Willis wasn’t the only merchant feeling the online squeeze. Nick Richard, owner and general manager of Chimes Textbook Exchange (CTX), says online retailers have taken a toll on his business as well.
“It’s gotten harder,” he says. “Barnes & Noble and Amazon, they are definitely hurting us.”
The store is fighting back by establishing its own online presence—even selling textbooks through Amazon’s third-party online marketplace.
Richard also has increased his buy-back prices to encourage students to sell their used textbooks to him rather than online. Today’s students tend to assume they’ll get a better deal online whether they actually do or not. Richard says that despite the heavy competition, CTX, with a store on Burbank Drive in addition to its Chimes Street location, should be able to hold its own.
“We have every intention of being here for a while,” he says. “We’re OK living with 15% of the market. It’s still enough to keep us in business.”
Willis says it was a tough decision pulling the plug considering the bonds his family had forged with LSU over the decades.
“I really didn’t want to do it,” he says. “I really had a lot of friends on campus—teachers who dealt exclusively through me and not even through the other bookstores. They were really disappointed about me going out of business.”
Many of those friends were in the sociology department. In the early days, Willis’ father, Ross, who is now deceased, took a couple of sociology professors fishing. That evolved into such a relationship that by the mid-1990s, College Supply had all the department’s business. Willis even started an annual scholarship—the College Supply Bookstore Scholarship Award—to assist top sociology undergrads with school expenses. It’s accompanied each year by a crawfish boil at the house of Willis’ mother.
“We wanted to give back something to that department in particular because they had supported us,” he says. “We continued to do that all the way up through last year, and we may even have it again this year.”
Mike Grimes, a sociology professor at LSU since 1973, says College Supply will be sorely missed by the department. He remembers being introduced to the elder Willis nearly the day he arrived to teach at LSU. Grimes also remembers “incredibly good service,” and says the disappearance of College Supply is simply more evidence of how the U.S. economy has changed in terms of mom-and-pop stores being snuffed out by major retailers, from A&P to McDonald’s.
“It’s simply the dynamic nature of the economy,” Grimes says. “It made them kind of irrelevant.”

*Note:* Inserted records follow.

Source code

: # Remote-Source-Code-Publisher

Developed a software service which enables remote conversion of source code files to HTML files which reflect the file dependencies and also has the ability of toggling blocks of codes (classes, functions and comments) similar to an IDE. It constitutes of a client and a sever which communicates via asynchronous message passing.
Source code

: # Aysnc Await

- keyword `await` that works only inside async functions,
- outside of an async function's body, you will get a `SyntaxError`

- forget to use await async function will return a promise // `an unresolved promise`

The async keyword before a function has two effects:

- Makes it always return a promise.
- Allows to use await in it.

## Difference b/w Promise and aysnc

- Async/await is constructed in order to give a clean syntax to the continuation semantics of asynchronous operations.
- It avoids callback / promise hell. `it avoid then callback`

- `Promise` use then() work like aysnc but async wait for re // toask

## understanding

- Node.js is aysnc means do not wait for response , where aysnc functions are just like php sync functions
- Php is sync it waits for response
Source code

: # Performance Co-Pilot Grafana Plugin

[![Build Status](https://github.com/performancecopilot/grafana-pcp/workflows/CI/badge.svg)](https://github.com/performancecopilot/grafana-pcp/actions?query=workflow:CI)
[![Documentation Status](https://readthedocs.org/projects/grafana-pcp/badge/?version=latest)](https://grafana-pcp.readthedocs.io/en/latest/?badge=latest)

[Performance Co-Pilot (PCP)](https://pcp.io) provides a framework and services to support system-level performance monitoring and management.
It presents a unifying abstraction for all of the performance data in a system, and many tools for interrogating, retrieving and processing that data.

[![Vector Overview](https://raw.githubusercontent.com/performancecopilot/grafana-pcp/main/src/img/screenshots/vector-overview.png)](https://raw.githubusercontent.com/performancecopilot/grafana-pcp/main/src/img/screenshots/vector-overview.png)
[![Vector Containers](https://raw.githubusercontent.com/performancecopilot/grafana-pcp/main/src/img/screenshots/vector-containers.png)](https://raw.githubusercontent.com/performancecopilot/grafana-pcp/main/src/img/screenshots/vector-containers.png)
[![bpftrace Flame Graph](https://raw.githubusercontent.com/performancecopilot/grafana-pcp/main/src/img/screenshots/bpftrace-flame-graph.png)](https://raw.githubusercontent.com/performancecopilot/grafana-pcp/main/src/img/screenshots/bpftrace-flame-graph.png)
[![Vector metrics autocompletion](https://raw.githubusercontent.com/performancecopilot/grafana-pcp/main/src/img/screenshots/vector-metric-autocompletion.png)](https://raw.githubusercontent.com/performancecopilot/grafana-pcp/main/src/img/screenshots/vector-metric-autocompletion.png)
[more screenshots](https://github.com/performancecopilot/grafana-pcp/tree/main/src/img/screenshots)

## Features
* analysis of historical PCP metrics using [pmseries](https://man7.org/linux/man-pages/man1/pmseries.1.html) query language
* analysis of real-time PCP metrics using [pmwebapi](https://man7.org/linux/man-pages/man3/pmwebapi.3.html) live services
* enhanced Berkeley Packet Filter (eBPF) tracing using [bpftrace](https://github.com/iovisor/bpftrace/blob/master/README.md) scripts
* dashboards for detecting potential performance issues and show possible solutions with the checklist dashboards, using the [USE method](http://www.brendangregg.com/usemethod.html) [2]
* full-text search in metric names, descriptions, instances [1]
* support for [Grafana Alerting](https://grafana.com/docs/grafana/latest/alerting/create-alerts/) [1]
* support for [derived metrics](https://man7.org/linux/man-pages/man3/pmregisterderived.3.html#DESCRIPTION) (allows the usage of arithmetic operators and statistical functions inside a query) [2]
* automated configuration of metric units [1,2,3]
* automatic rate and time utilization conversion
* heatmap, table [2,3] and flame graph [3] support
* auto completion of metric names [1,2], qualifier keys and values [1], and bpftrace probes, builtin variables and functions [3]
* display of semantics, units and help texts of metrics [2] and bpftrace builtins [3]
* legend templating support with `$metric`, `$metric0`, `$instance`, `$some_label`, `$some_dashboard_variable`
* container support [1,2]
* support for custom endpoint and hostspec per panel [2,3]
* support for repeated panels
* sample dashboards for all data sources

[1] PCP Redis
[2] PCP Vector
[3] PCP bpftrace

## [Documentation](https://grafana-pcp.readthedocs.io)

He thinks society pays a hidden price, nevertheless. Mom-and-pop stores, whether they sell groceries, burgers or books, are—or were—important members of the social community, not just the economic community, Grimes says. He cites the College Supply scholarship as a prime example. At the other end of the spectrum, Wal-Mart has a poor track record of giving back to the community, though the retail giant is “getting smarter about it,” he says.
“I guess I’m an old fuddy-duddy,” Grimes says. “I really do think it’s a pity. But again, this is capitalism. It works that way. It’s unfortunate that it has victims.”